In this session, Claire will share how CSC’s award-winning employee community ‘C3 – Connect. Communicate. Collaborate.’ has leveraged social business collaboration tools internally, laying a strong foundation for future business eco-system deployment.
New consumer technologies are transforming the way we live and work. Companies are increasingly welcoming consumer technologies into the workplace, but increasingly this means not just changes in technology, but changes in the business/employee relationship. Information technology is increasingly blurring the lines between home and office, work and play, and business innovation and personal development. It is also raising many HR challenges around technology ownership, usage, policies, responsibilities, training and culture.
In this session, Brinley will share the findings of his recent research examining what IT and HR leaders in a wide range of organizations are thinking and doing in these areas, as they seek strategies for making their workforces more productive and resourceful.
Many of the most important new ways of working – partnering, collaboration, transparency, e-commerce, empowerment, and so on – are dependent upon trust. Technological progress often requires that citizens, businesses, and governments have sufficient trust that all parties will behave in a reasonable and responsible manner, and that the overall technology/business ecosystem will generally be fair and make a positive contribution to society.

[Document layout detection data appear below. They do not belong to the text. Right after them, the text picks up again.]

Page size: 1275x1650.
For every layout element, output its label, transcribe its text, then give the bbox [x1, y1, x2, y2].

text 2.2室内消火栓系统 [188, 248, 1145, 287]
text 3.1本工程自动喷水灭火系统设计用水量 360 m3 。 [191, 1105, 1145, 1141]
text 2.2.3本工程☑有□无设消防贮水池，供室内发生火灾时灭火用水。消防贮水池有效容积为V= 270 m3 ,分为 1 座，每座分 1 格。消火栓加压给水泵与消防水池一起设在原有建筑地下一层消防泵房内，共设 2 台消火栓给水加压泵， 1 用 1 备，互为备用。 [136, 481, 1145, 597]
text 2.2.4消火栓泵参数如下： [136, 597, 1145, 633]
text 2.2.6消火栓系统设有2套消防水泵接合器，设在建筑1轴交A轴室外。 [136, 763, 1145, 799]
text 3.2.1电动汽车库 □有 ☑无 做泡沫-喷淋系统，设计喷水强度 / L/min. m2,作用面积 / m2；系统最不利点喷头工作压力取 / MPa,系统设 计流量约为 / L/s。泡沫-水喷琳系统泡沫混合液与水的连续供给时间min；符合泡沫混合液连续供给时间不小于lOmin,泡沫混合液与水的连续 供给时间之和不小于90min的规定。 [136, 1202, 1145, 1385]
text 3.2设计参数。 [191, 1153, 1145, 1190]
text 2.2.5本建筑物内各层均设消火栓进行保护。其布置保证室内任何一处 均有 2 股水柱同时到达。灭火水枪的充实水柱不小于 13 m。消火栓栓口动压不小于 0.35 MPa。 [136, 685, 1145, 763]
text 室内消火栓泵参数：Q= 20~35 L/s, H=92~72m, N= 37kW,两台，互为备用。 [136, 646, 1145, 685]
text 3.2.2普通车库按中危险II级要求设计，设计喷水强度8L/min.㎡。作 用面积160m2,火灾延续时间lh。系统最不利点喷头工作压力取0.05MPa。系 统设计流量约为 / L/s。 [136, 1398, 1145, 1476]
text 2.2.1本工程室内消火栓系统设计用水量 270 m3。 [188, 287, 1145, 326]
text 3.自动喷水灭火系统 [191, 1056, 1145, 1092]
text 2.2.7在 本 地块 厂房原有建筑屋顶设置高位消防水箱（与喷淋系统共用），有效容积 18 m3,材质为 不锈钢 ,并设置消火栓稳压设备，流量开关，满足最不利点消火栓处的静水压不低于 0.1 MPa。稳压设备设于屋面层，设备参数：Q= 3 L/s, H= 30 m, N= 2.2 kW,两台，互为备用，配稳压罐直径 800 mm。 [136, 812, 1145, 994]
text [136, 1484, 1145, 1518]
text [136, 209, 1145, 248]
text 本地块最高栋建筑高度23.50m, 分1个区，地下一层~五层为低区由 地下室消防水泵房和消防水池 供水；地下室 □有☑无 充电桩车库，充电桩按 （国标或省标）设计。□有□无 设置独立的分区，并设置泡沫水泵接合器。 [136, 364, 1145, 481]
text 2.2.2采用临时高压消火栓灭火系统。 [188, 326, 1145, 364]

Yet it is clear that in many parts of the developed world, societal trust is at a low point in the cycle. Business scandals, regulatory failures, political stalemates, relentless global competition, and a painful and prolonged recession have seriously frayed the social contract. In this session, Professor Fukuyama will explain the importance of societal trust, its traditional foundations, and how these foundations need to evolve to better support the technology-dependent world of the future.